In the Buffalo Niagara region, ECMC remains the busiest emergency department, with more
than 58,000 patient visits last year, according to a medical center official. ECMC also is the
regional adult trauma center, which handles the most complex injuries.
The emergency department at Women & Children's Hospital, which is the regional trauma center
for children, handled about 48,000 cases in 2009.
Mercy, Buffalo General and Millard Fillmore Suburban each cared for about 40,000 emergency
patients last year.
Hospitals are paying more attention to the efficient movement through facilities and the
construction of flexible spaces that can accommodate unexpected influxes of patients.

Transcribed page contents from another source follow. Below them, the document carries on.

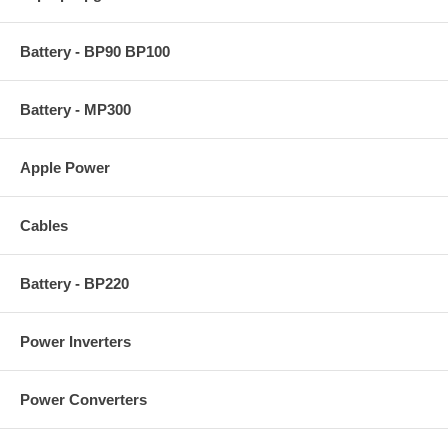
Battery - BP90 BP100
Battery - MP300
Apple Power
Cables
Battery - BP220
Power Inverters
Power Converters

Mercy's new design is expected to reduce bottlenecks and wait times, improving the experience
of workers, patients and families.
"We've worked hard in the design to decrease nonproductive wait times, to always move people
forward in the treatment process and to keep patients informed about what to expect so that they
are more realistic," said Maureen Liebler, director of emergency and critical care services.
The overall look of the new building, which abuts the front of the hospital, takes its cues from a
nearby landmark.
"Cazenovia Park was a major force in the design — the natural light, the use of materials like
stone," said Ike Lowry, the project designer for Cannon Design of Grand Island.
Those interested in getting a peek at the facility before it opens can attend an open house from 1
to 4 p.m. May 8.
Similar tours will be offered from 10 a.m. to noon the same day for emergency first-responders.